== Exercise details ==
In the data below, find every line with the string "Blue" and pull it out.
[Start of section]
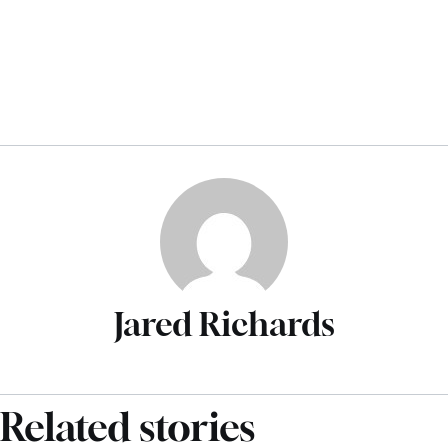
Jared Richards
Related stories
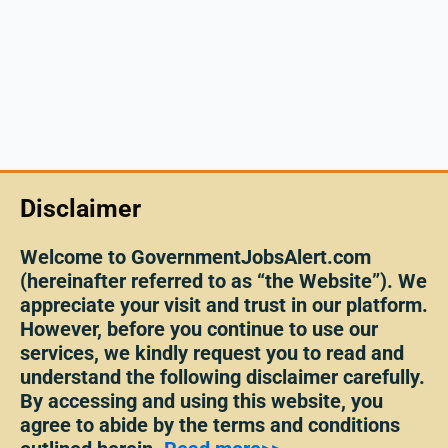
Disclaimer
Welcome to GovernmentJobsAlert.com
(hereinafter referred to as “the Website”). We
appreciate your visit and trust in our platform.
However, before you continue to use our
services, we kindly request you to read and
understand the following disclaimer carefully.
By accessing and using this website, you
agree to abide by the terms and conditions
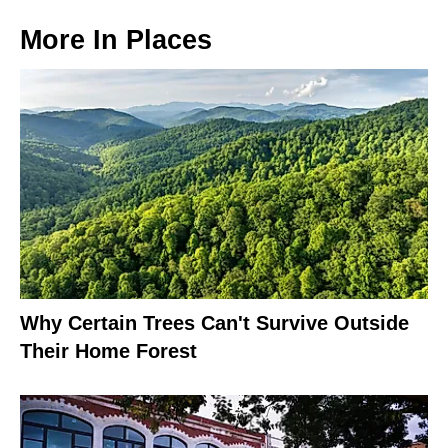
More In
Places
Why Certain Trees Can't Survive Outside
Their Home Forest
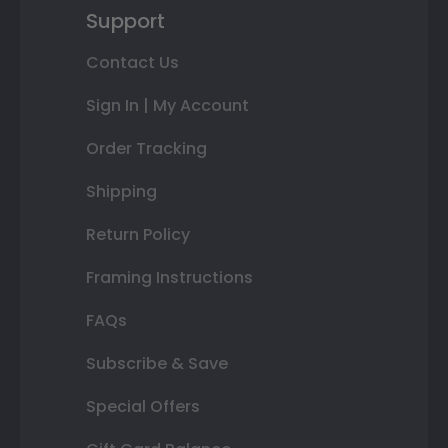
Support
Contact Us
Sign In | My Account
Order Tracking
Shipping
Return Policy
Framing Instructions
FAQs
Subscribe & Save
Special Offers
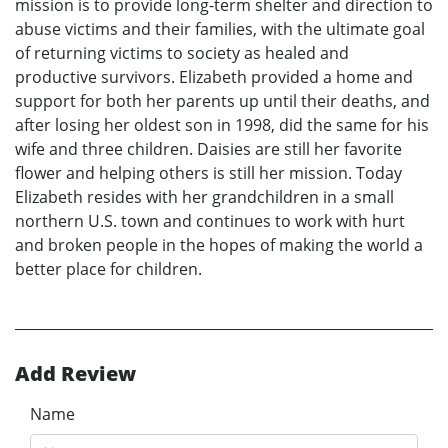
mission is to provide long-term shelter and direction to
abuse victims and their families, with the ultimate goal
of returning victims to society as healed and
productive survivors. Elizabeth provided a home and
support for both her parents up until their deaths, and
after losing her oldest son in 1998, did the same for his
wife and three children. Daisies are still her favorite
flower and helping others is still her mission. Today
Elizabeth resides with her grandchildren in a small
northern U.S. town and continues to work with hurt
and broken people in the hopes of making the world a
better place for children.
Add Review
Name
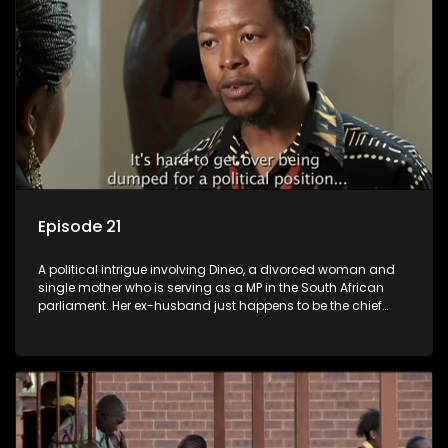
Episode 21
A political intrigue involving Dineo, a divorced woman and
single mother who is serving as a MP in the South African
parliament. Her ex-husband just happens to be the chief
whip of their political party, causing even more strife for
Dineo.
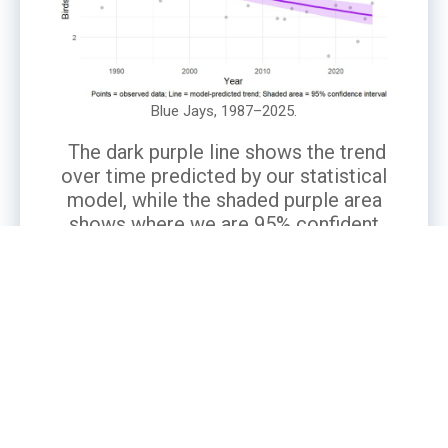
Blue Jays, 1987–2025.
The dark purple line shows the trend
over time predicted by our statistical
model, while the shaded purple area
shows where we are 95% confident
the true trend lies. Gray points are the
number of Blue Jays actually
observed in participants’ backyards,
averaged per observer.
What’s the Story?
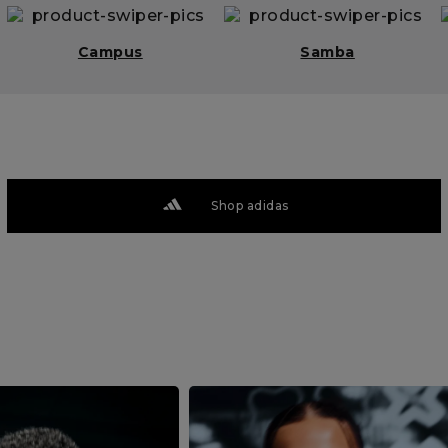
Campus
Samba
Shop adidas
[End of section]
[Start of section]
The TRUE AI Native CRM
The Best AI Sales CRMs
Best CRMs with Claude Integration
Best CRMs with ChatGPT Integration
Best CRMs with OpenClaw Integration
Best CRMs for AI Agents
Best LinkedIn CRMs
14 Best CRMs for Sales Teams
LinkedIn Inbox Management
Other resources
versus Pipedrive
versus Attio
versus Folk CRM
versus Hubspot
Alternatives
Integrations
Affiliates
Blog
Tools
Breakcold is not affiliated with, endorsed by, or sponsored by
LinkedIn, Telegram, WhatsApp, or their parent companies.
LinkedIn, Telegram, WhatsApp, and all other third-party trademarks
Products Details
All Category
[End of section]
== Written answer ==
Blue Jays, 1987–2025.
number of Blue Jays actually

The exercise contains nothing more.